# Moving animals to Canada



## aishabell (Mar 26, 2009)

Hi there,
this is just purely a question ATM, we *may* have the opportunity of moving over in the next 3 months, and are investigating all the options before we commit.

Can anyone please tell me the ins and outs of moving my 2 horses over to Canada. They are purely pet horses, one is a 15.2hh 15 yr old TBX, the other is a kids pony, 10hh 5 yr old welshX.

What about our 3 cats & dog? What are the costs involved?

thanks in advance


----------



## Auld Yin (Mar 10, 2009)

You can bring your animals to Canada. The dogs are quite simple, horses much more complicated/expensive I should think. There are companies in UK that do this kind of thing, handle all the necessary documentation required and take care of all the shipping.
Try these websites for costs and if they're not for you perhaps they can put you in the right direction.
AIRPETS Heathrow - Pet Travel Specialists
Home :: Pet Transportation UK/Pet Travel Agents/International Pet Travel/Pet Re-Location/Pet Exportation/Cats and Dogs Abroad/Thomas Cook Pets
Airhorse ApS - Worldwide air transportation of horses!


----------



## DanielBloch (May 22, 2009)

This post is over a month old, if you did not get your questions answered let me know, I can try find out for you I had a previous client who brought his pets over from South Africa via the U.K are you coming into Toronto


----------

......

### Written request 1:
For each statement below, say whether it agrees with the thread about moving animals to Canada, and give yes or no along with the deciding words from the thread, quoted exactly.
(a) The pony is older than the other horse.
(b) One reply says dogs are simpler to bring over than horses.
(c) A later reply mentions a former client who brought pets from South Africa by way of the U.K.
The rows that come next are unrelated to the thread about moving animals to Canada.

......

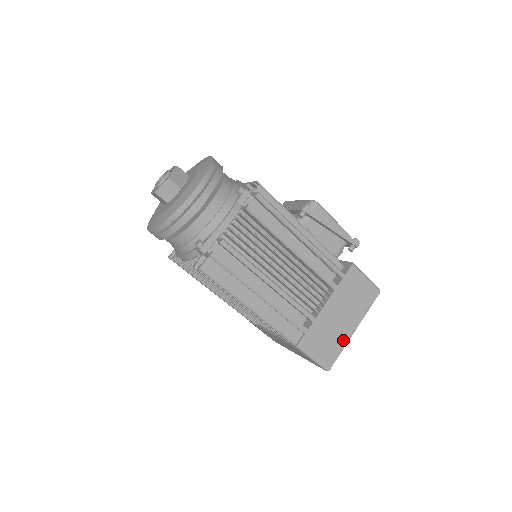
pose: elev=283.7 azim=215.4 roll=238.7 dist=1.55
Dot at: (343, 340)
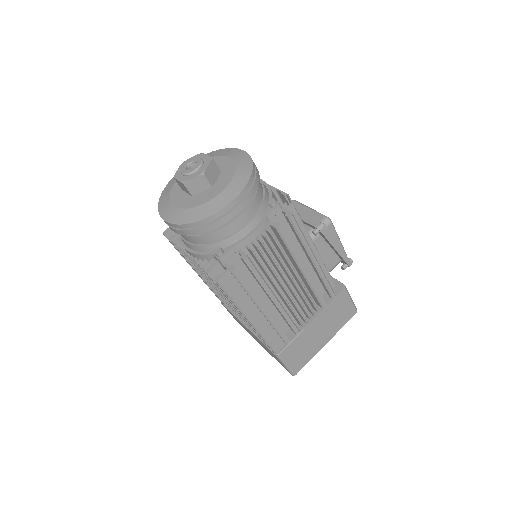
Dot at: (315, 351)
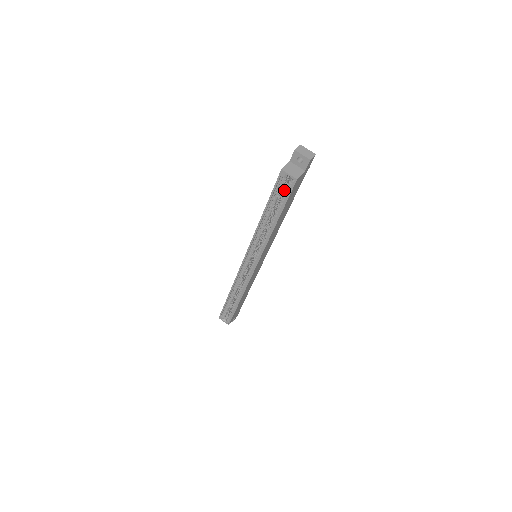
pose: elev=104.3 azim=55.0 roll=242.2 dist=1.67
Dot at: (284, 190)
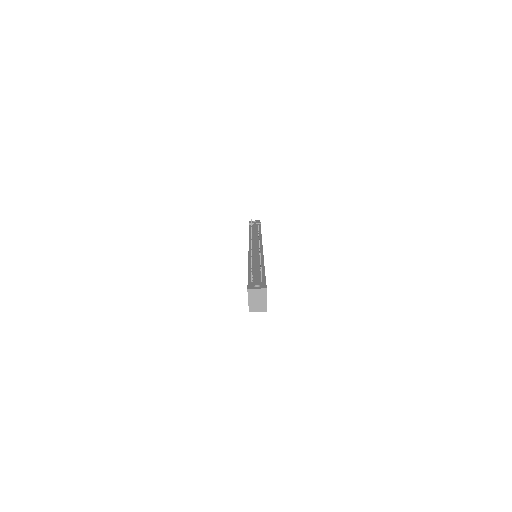
Dot at: occluded
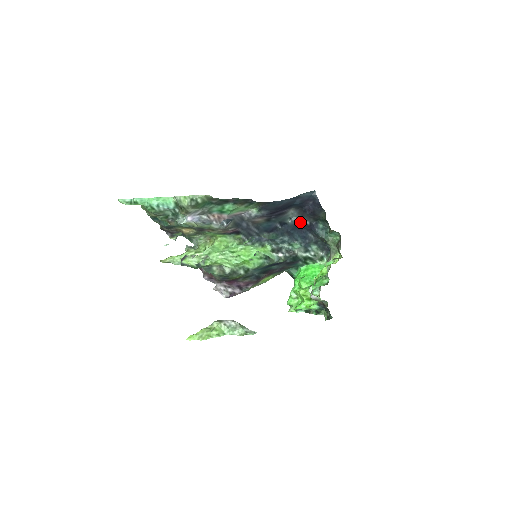
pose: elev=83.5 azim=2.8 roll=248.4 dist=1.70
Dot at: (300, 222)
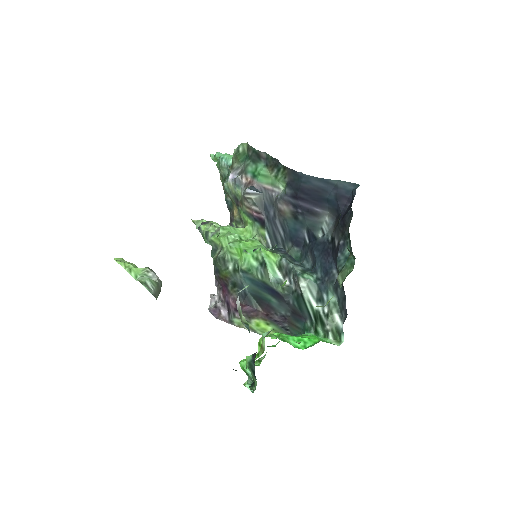
Dot at: (332, 243)
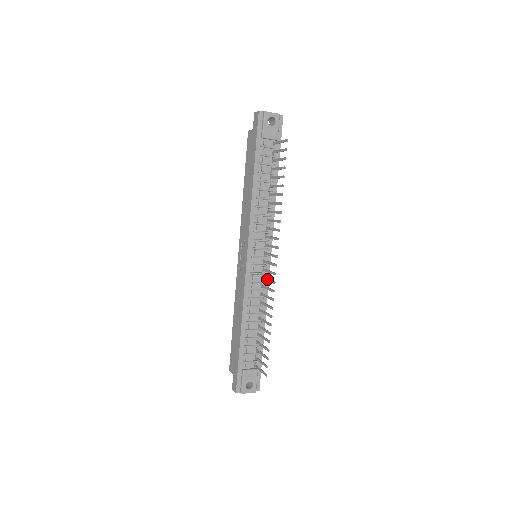
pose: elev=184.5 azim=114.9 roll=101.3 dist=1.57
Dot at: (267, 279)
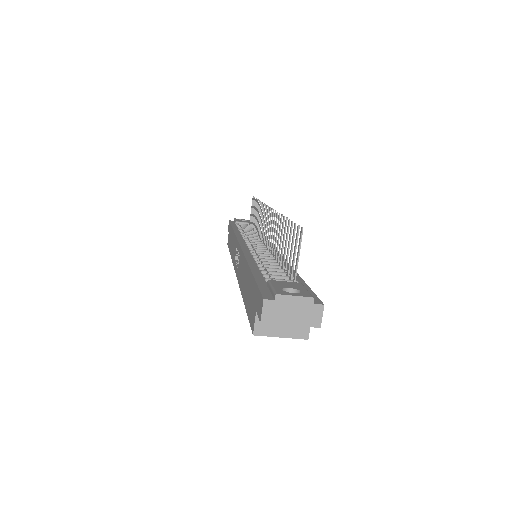
Dot at: occluded
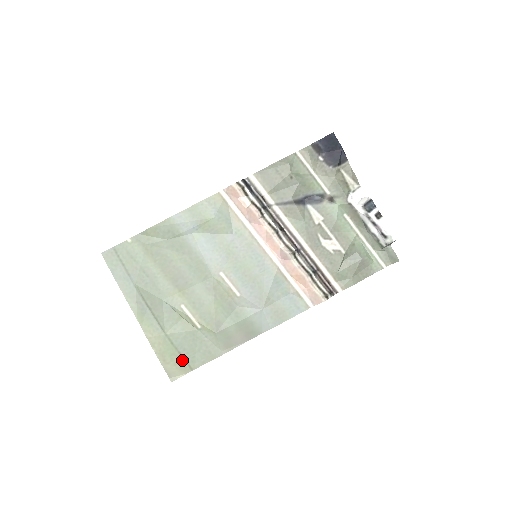
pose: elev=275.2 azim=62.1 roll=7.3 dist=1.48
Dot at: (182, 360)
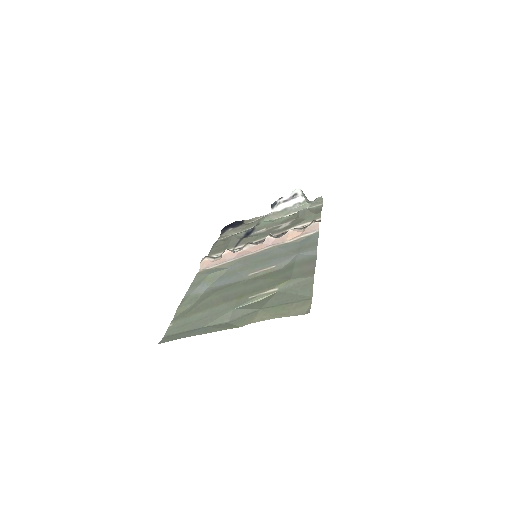
Dot at: (295, 303)
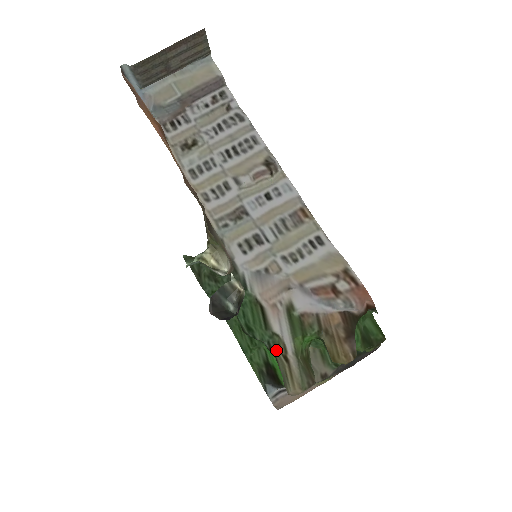
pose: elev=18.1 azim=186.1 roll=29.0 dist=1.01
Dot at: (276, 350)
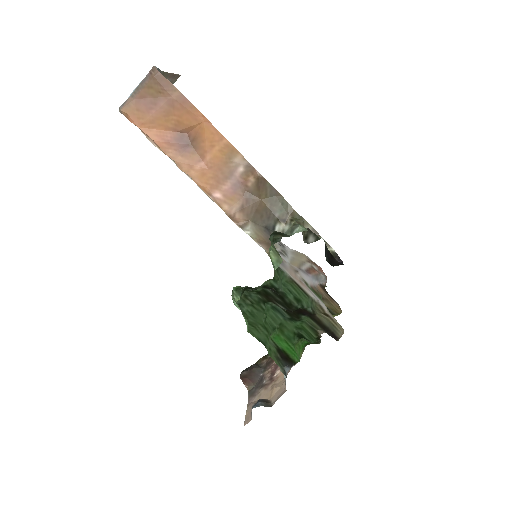
Dot at: (317, 312)
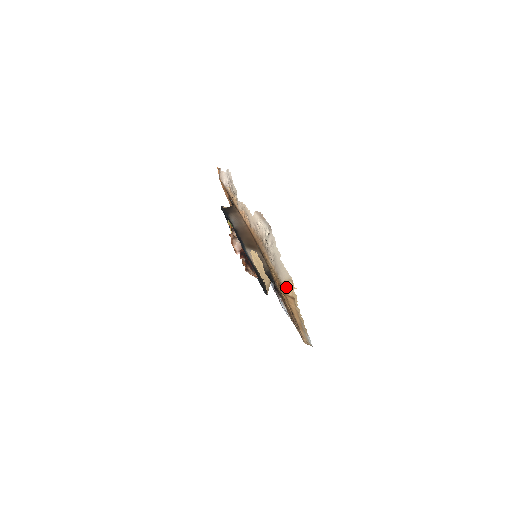
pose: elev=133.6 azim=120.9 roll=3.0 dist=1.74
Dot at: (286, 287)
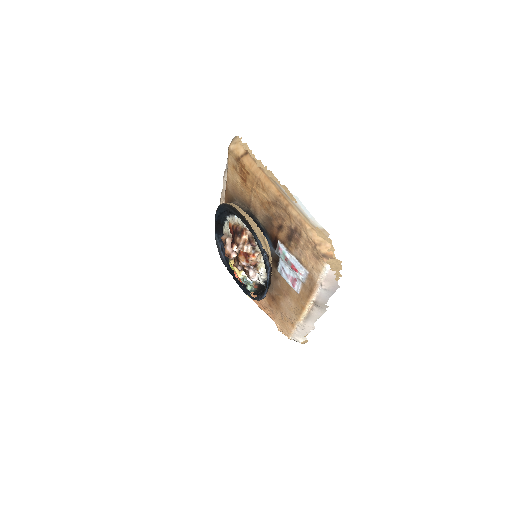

......

### Written request 2:
Return all the rows of poses and dot positions, every line unchanged, but leave the pictures out.

### Problem solution 1:
(a) No: "one is a 15.2hh 15 yr old TBX, the other is a kids pony, 10hh 5 yr old welshX."
(b) Yes: "The dogs are quite simple, horses much more complicated/expensive I should think."
(c) Yes: "I had a previous client who brought his pets over from South Africa via the U.K"

### Problem solution 2:
pose: elev=283.7 azim=215.4 roll=238.7 dist=1.55
Dot at: (343, 340)
Dot at: (315, 351)
pose: elev=104.3 azim=55.0 roll=242.2 dist=1.67
Dot at: (284, 190)
Dot at: occluded
pose: elev=83.5 azim=2.8 roll=248.4 dist=1.70
Dot at: (300, 222)
Dot at: (332, 243)
pose: elev=184.5 azim=114.9 roll=101.3 dist=1.57
Dot at: (267, 279)
Dot at: occluded
pose: elev=275.2 azim=62.1 roll=7.3 dist=1.48
Dot at: (182, 360)
Dot at: (295, 303)
pose: elev=18.1 azim=186.1 roll=29.0 dist=1.01
Dot at: (276, 350)
Dot at: (317, 312)
pose: elev=133.6 azim=120.9 roll=3.0 dist=1.74
Dot at: (286, 287)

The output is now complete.